First Amendment To The Constitution Of The United States
Q For an on-line publication, Newsroom Magazine contains an unusually wide range of subject matter. Some of your content is clearly adversarial, while nearly all of your government related coverage is not. How come?
AThe short answer is that Newsroom Magazine’s governmental hard news content model is inherently non adversarial. Even so, the governmental news we choose to publish is selected based on the same skeptical-fidelity terms as our other content. In January 2011 something less than 2% of government content delivered to our incoming newswire was published.
What we bring to the governmental content we publish is neither independent reporting or research, but responsible editorial judgment about what’s newsworthy, what’s credible, what’s relevant and what’s probative.

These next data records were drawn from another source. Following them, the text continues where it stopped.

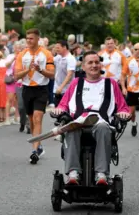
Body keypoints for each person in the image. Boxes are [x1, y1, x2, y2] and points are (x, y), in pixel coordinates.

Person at [52, 50, 130, 185]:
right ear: (83, 67)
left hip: (102, 123)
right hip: (78, 123)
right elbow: (63, 105)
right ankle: (73, 173)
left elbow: (123, 107)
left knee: (102, 127)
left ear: (101, 65)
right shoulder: (76, 83)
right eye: (90, 63)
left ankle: (101, 174)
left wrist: (124, 113)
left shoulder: (110, 84)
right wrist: (58, 110)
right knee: (71, 127)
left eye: (96, 62)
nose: (94, 65)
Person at [15, 28, 55, 164]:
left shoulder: (46, 54)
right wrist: (28, 69)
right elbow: (16, 75)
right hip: (27, 89)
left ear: (38, 39)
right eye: (27, 38)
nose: (29, 41)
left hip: (41, 89)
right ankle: (38, 145)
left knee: (38, 118)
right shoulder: (22, 54)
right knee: (31, 120)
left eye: (31, 38)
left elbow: (52, 74)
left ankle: (34, 151)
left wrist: (40, 70)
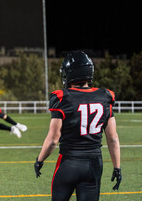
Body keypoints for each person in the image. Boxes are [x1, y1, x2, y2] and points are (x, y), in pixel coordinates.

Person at [34, 51, 122, 201]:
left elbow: (53, 139)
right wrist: (117, 167)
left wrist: (40, 160)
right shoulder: (105, 96)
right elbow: (112, 138)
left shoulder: (62, 97)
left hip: (68, 163)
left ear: (70, 73)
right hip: (93, 165)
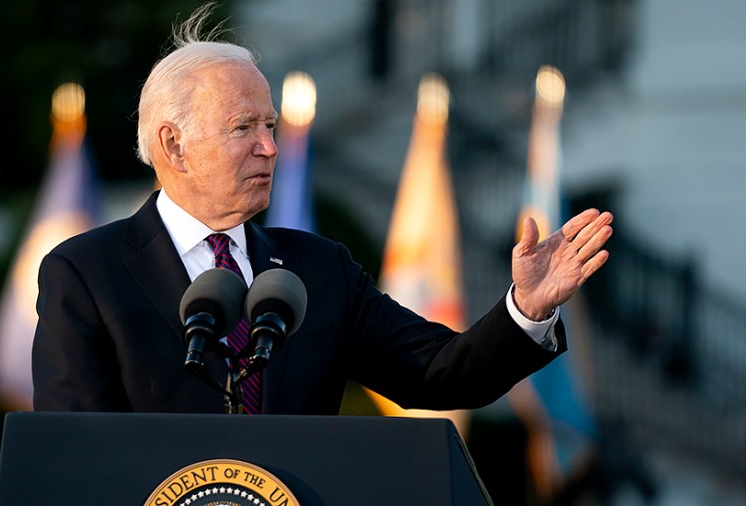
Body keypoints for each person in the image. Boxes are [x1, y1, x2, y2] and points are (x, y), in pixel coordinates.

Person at [31, 3, 613, 414]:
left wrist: (527, 310)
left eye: (269, 125)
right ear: (172, 145)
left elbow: (440, 371)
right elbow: (75, 450)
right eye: (243, 128)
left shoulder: (318, 270)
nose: (269, 146)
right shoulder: (86, 273)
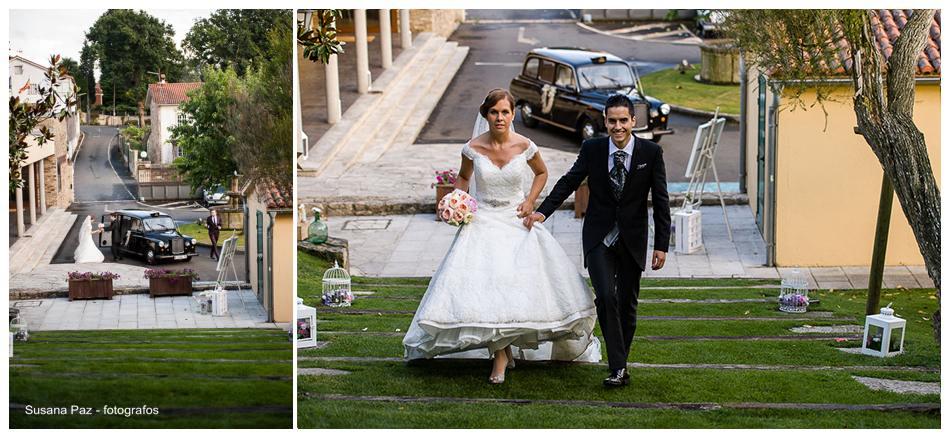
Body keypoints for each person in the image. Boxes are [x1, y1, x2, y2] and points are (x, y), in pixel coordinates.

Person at [402, 88, 601, 384]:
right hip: (482, 221)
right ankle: (500, 356)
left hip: (515, 220)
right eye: (494, 112)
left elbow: (542, 173)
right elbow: (465, 178)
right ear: (486, 115)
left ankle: (504, 355)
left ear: (512, 115)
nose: (500, 117)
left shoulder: (525, 145)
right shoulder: (472, 148)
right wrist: (458, 201)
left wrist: (531, 200)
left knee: (511, 287)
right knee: (488, 288)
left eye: (505, 112)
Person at [524, 94, 671, 387]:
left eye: (623, 121)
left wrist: (662, 245)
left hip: (633, 238)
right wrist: (542, 213)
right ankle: (618, 368)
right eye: (612, 121)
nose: (617, 127)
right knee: (606, 296)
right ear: (605, 121)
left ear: (633, 121)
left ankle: (620, 364)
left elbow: (662, 200)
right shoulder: (592, 149)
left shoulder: (651, 153)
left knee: (628, 304)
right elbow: (569, 181)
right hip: (598, 237)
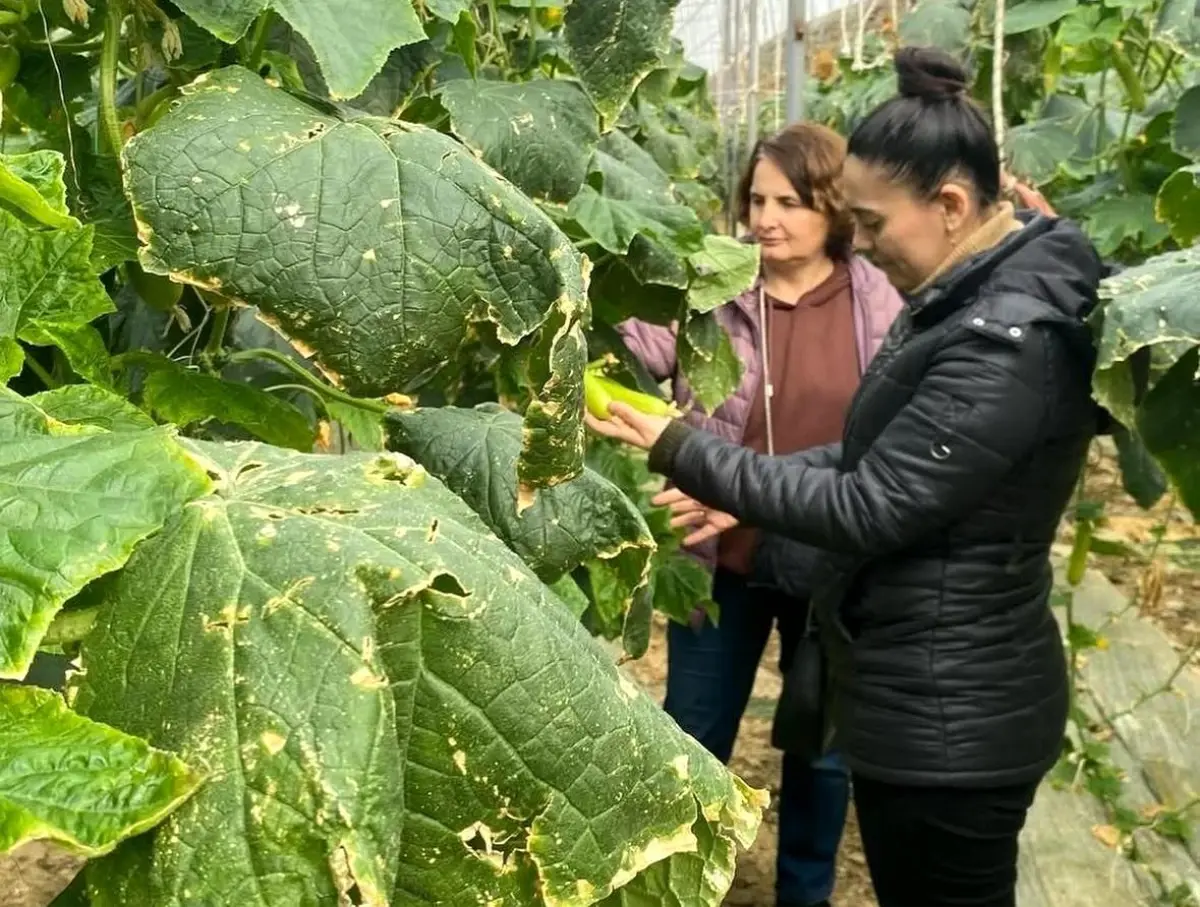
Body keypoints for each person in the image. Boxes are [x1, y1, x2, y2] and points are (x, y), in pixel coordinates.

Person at [591, 46, 1105, 907]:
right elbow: (875, 457)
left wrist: (681, 447)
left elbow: (870, 500)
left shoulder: (994, 340)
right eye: (757, 201)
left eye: (867, 221)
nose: (858, 241)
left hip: (951, 709)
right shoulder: (961, 303)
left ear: (949, 204)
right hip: (917, 675)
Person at [616, 122, 902, 907]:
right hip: (722, 559)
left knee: (821, 748)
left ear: (834, 208)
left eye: (789, 202)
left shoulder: (879, 300)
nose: (765, 218)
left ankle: (802, 896)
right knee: (692, 733)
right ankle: (671, 885)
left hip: (833, 562)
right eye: (756, 199)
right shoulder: (713, 289)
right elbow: (630, 349)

Our editorial purpose continues to be to publish what readers need to know, not what’s entertaining.
Adversarial journalism, the model behind the New York Times and other responsible news sources, is deeply rooted in American culture and politics. Its origins are rooted in the inherent imbalance between the rights and responsibilities of citizens and the immense power of government.
The framers of the U.S. Constitution believed that adversarial journalism practiced by responsible citizens was a necessary predicate for democracy. To protect the right of non governmental institutions and persons to question or challenge government the U.S. Constitution was amended to specifically protect freedom of the press — the only means of information dissemination at the time — from governmental interference.
Freedom of the press is the foundation for adversarial news collection and dissemination. The right to challenge government does not require that all information be derived by adversarial means. Since the civil war era American newspapers and other news outlets have published a wide spectrum of news content that ranges from totally adversarial to totally passive.
In general, the closer content is to a newspaper’s front page the more likely it is to be substantively adversarial. Big news, the important stories about governmental actions and policies is often the result of questioning, interviews and research. Non policy stories about governmental decisions, actions or data tend to be non-adversarial to the degree that the information was voluntarily released by government.
For example when the FDA approves a new drug the announcement is treated as news even though it was not the product of reportorial diligence or questioning. So, while a report on whether or not the drug ought to have been approved might be adversarial in origin, the news that the drug was released to market falls into a non-adversarial area of news often described as realities.
The economic dislocation that has adversely impacted the newspaper business in the last decade has resulted in a substantial reduction in non adversarial content of every type. Both hard news and features content has been sharply curtailed in an effort to contain costs and focus resources. The days of leisurely thumbing through a 125 page daily newspaper to explore a large daily dose of non adversarial news is all but gone.
Given that today’s Internet and broadcast news is largely published for its entertainment value, Newsroom magazine management consciously decided to enlarge our hard news content to accommodate national non adversarial news content produced for and by governmental departments, agencies and other bodies.
What’s in this content is not always true, may be incomplete for undisclosed reasons, or may be fabricated and made to look like news when it is puffery, filler or embarrassingly self-serving. Some government generated new is well prepared, documented and written. Most is not.